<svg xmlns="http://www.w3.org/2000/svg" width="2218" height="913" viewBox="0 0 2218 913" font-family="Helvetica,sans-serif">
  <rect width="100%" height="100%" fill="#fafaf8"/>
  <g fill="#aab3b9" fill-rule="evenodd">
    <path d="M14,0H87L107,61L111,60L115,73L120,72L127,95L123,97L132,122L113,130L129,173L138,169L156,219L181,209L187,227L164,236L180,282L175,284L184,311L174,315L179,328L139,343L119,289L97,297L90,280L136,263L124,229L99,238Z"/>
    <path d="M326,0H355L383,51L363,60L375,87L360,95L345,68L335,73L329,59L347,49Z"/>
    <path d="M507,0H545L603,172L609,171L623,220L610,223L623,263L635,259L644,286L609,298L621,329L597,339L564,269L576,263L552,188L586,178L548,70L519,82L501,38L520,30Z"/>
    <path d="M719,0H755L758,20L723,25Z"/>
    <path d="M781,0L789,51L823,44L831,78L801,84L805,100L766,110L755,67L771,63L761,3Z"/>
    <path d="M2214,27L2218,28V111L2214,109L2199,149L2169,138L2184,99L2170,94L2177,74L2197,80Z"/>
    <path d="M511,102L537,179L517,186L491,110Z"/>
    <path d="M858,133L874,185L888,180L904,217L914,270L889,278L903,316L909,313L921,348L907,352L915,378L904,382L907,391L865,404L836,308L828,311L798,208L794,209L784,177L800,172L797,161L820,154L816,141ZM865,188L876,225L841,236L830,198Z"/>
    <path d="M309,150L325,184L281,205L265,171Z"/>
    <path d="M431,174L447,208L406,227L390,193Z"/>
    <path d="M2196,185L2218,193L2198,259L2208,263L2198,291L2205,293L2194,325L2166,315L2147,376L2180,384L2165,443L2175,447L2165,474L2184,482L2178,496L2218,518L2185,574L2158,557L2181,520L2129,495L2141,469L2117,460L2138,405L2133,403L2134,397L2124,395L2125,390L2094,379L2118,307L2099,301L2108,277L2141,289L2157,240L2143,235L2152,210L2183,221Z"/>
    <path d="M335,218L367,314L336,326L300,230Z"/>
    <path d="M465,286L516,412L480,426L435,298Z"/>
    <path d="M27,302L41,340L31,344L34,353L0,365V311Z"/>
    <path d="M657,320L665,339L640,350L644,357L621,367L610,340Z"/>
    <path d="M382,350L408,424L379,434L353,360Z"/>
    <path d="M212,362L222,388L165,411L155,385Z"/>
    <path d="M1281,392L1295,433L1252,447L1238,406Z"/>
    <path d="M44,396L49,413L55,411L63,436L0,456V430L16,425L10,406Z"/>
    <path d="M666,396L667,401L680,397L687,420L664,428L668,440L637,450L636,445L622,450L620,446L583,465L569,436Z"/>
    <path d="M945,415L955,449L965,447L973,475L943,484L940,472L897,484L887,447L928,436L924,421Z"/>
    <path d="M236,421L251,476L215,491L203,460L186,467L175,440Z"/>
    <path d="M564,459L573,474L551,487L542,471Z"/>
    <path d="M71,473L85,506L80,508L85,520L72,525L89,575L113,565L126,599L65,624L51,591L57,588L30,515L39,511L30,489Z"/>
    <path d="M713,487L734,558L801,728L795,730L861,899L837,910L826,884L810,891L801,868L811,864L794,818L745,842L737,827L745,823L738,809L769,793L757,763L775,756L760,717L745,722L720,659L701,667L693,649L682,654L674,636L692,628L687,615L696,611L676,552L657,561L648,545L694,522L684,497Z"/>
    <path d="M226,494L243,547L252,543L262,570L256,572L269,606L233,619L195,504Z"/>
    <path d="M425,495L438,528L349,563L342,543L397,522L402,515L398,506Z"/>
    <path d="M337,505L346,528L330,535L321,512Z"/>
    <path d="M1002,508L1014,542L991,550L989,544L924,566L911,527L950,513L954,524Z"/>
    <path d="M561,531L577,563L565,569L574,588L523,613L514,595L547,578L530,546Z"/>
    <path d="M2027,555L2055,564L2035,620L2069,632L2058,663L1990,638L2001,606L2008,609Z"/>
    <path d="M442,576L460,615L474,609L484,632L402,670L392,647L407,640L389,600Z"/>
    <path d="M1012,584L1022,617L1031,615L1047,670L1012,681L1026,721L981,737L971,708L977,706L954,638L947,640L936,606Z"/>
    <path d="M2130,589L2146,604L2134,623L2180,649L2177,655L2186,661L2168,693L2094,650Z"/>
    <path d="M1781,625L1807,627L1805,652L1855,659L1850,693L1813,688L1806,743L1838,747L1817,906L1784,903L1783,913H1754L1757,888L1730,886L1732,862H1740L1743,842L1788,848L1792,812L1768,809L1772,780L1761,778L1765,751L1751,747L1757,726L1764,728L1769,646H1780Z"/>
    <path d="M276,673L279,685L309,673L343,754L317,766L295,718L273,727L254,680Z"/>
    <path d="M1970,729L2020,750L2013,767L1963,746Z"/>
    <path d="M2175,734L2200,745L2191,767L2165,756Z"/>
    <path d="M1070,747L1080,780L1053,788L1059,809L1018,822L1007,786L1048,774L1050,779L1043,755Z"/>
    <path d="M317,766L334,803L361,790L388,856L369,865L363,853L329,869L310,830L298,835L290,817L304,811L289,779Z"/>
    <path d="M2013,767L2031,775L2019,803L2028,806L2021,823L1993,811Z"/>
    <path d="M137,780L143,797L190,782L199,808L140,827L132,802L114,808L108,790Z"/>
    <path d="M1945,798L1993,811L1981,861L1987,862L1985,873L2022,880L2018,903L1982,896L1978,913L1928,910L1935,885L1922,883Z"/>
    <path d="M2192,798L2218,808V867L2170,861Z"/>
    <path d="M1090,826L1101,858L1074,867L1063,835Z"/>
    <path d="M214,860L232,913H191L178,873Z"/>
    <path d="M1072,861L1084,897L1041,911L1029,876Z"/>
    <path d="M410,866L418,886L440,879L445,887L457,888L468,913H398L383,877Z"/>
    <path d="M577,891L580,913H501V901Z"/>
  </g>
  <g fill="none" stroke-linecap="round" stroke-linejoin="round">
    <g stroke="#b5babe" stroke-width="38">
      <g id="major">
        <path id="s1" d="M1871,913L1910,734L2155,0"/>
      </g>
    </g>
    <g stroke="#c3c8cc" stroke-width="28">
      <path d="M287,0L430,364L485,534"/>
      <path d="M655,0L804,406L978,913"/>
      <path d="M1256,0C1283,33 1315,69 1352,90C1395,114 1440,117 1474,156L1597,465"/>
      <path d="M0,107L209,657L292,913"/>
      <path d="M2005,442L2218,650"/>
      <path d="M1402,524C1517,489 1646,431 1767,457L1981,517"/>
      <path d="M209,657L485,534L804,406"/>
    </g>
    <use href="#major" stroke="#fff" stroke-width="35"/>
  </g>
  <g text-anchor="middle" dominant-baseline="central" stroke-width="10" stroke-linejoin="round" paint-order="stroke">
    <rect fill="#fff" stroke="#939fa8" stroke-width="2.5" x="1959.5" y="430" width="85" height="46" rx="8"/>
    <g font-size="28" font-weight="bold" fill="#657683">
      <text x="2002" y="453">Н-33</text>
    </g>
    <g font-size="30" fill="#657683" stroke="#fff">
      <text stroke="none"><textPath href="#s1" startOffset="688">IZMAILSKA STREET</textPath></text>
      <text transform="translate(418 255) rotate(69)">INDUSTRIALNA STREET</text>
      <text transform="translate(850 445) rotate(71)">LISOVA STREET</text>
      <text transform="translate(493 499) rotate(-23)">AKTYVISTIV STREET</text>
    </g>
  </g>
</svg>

### Your instructions
Each entry needs to be copied out exactly.

### Result of this exercise
<svg xmlns="http://www.w3.org/2000/svg" width="2218" height="913" viewBox="0 0 2218 913" font-family="Helvetica,sans-serif">
  <rect width="100%" height="100%" fill="#fafaf8"/>
  <g fill="#aab3b9" fill-rule="evenodd">
    <path d="M14,0H87L107,61L111,60L115,73L120,72L127,95L123,97L132,122L113,130L129,173L138,169L156,219L181,209L187,227L164,236L180,282L175,284L184,311L174,315L179,328L139,343L119,289L97,297L90,280L136,263L124,229L99,238Z"/>
    <path d="M326,0H355L383,51L363,60L375,87L360,95L345,68L335,73L329,59L347,49Z"/>
    <path d="M507,0H545L603,172L609,171L623,220L610,223L623,263L635,259L644,286L609,298L621,329L597,339L564,269L576,263L552,188L586,178L548,70L519,82L501,38L520,30Z"/>
    <path d="M719,0H755L758,20L723,25Z"/>
    <path d="M781,0L789,51L823,44L831,78L801,84L805,100L766,110L755,67L771,63L761,3Z"/>
    <path d="M2214,27L2218,28V111L2214,109L2199,149L2169,138L2184,99L2170,94L2177,74L2197,80Z"/>
    <path d="M511,102L537,179L517,186L491,110Z"/>
    <path d="M858,133L874,185L888,180L904,217L914,270L889,278L903,316L909,313L921,348L907,352L915,378L904,382L907,391L865,404L836,308L828,311L798,208L794,209L784,177L800,172L797,161L820,154L816,141ZM865,188L876,225L841,236L830,198Z"/>
    <path d="M309,150L325,184L281,205L265,171Z"/>
    <path d="M431,174L447,208L406,227L390,193Z"/>
    <path d="M2196,185L2218,193L2198,259L2208,263L2198,291L2205,293L2194,325L2166,315L2147,376L2180,384L2165,443L2175,447L2165,474L2184,482L2178,496L2218,518L2185,574L2158,557L2181,520L2129,495L2141,469L2117,460L2138,405L2133,403L2134,397L2124,395L2125,390L2094,379L2118,307L2099,301L2108,277L2141,289L2157,240L2143,235L2152,210L2183,221Z"/>
    <path d="M335,218L367,314L336,326L300,230Z"/>
    <path d="M465,286L516,412L480,426L435,298Z"/>
    <path d="M27,302L41,340L31,344L34,353L0,365V311Z"/>
    <path d="M657,320L665,339L640,350L644,357L621,367L610,340Z"/>
    <path d="M382,350L408,424L379,434L353,360Z"/>
    <path d="M212,362L222,388L165,411L155,385Z"/>
    <path d="M1281,392L1295,433L1252,447L1238,406Z"/>
    <path d="M44,396L49,413L55,411L63,436L0,456V430L16,425L10,406Z"/>
    <path d="M666,396L667,401L680,397L687,420L664,428L668,440L637,450L636,445L622,450L620,446L583,465L569,436Z"/>
    <path d="M945,415L955,449L965,447L973,475L943,484L940,472L897,484L887,447L928,436L924,421Z"/>
    <path d="M236,421L251,476L215,491L203,460L186,467L175,440Z"/>
    <path d="M564,459L573,474L551,487L542,471Z"/>
    <path d="M71,473L85,506L80,508L85,520L72,525L89,575L113,565L126,599L65,624L51,591L57,588L30,515L39,511L30,489Z"/>
    <path d="M713,487L734,558L801,728L795,730L861,899L837,910L826,884L810,891L801,868L811,864L794,818L745,842L737,827L745,823L738,809L769,793L757,763L775,756L760,717L745,722L720,659L701,667L693,649L682,654L674,636L692,628L687,615L696,611L676,552L657,561L648,545L694,522L684,497Z"/>
    <path d="M226,494L243,547L252,543L262,570L256,572L269,606L233,619L195,504Z"/>
    <path d="M425,495L438,528L349,563L342,543L397,522L402,515L398,506Z"/>
    <path d="M337,505L346,528L330,535L321,512Z"/>
    <path d="M1002,508L1014,542L991,550L989,544L924,566L911,527L950,513L954,524Z"/>
    <path d="M561,531L577,563L565,569L574,588L523,613L514,595L547,578L530,546Z"/>
    <path d="M2027,555L2055,564L2035,620L2069,632L2058,663L1990,638L2001,606L2008,609Z"/>
    <path d="M442,576L460,615L474,609L484,632L402,670L392,647L407,640L389,600Z"/>
    <path d="M1012,584L1022,617L1031,615L1047,670L1012,681L1026,721L981,737L971,708L977,706L954,638L947,640L936,606Z"/>
    <path d="M2130,589L2146,604L2134,623L2180,649L2177,655L2186,661L2168,693L2094,650Z"/>
    <path d="M1781,625L1807,627L1805,652L1855,659L1850,693L1813,688L1806,743L1838,747L1817,906L1784,903L1783,913H1754L1757,888L1730,886L1732,862H1740L1743,842L1788,848L1792,812L1768,809L1772,780L1761,778L1765,751L1751,747L1757,726L1764,728L1769,646H1780Z"/>
    <path d="M276,673L279,685L309,673L343,754L317,766L295,718L273,727L254,680Z"/>
    <path d="M1970,729L2020,750L2013,767L1963,746Z"/>
    <path d="M2175,734L2200,745L2191,767L2165,756Z"/>
    <path d="M1070,747L1080,780L1053,788L1059,809L1018,822L1007,786L1048,774L1050,779L1043,755Z"/>
    <path d="M317,766L334,803L361,790L388,856L369,865L363,853L329,869L310,830L298,835L290,817L304,811L289,779Z"/>
    <path d="M2013,767L2031,775L2019,803L2028,806L2021,823L1993,811Z"/>
    <path d="M137,780L143,797L190,782L199,808L140,827L132,802L114,808L108,790Z"/>
    <path d="M1945,798L1993,811L1981,861L1987,862L1985,873L2022,880L2018,903L1982,896L1978,913L1928,910L1935,885L1922,883Z"/>
    <path d="M2192,798L2218,808V867L2170,861Z"/>
    <path d="M1090,826L1101,858L1074,867L1063,835Z"/>
    <path d="M214,860L232,913H191L178,873Z"/>
    <path d="M1072,861L1084,897L1041,911L1029,876Z"/>
    <path d="M410,866L418,886L440,879L445,887L457,888L468,913H398L383,877Z"/>
    <path d="M577,891L580,913H501V901Z"/>
  </g>
  <g fill="none" stroke-linecap="round" stroke-linejoin="round">
    <g stroke="#b5babe" stroke-width="38">
      <g id="major">
        <path id="s1" d="M1871,913L1910,734L2155,0"/>
      </g>
    </g>
    <g stroke="#c3c8cc" stroke-width="28">
      <path d="M287,0L430,364L485,534"/>
      <path d="M655,0L804,406L978,913"/>
      <path d="M1256,0C1283,33 1315,69 1352,90C1395,114 1440,117 1474,156L1597,465"/>
      <path d="M0,107L209,657L292,913"/>
      <path d="M2005,442L2218,650"/>
      <path d="M1402,524C1517,489 1646,431 1767,457L1981,517"/>
      <path d="M209,657L485,534L804,406"/>
    </g>
    <use href="#major" stroke="#fff" stroke-width="35"/>
  </g>
  <g text-anchor="middle" dominant-baseline="central" stroke-width="10" stroke-linejoin="round" paint-order="stroke">
    <rect fill="#fff" stroke="#939fa8" stroke-width="2.5" x="1959.5" y="430" width="85" height="46" rx="8"/>
    <g font-size="28" font-weight="bold" fill="#657683">
      <text x="2002" y="453">Н-33</text>
    </g>
    <g font-size="30" fill="#657683" stroke="#fff">
      <text stroke="none"><textPath href="#s1" startOffset="688">IZMAILSKA STREET</textPath></text>
      <text transform="translate(418 255) rotate(69)">INDUSTRIALNA STREET</text>
      <text transform="translate(850 445) rotate(71)">LISOVA STREET</text>
      <text transform="translate(493 499) rotate(-23)">AKTYVISTIV STREET</text>
    </g>
  </g>
</svg>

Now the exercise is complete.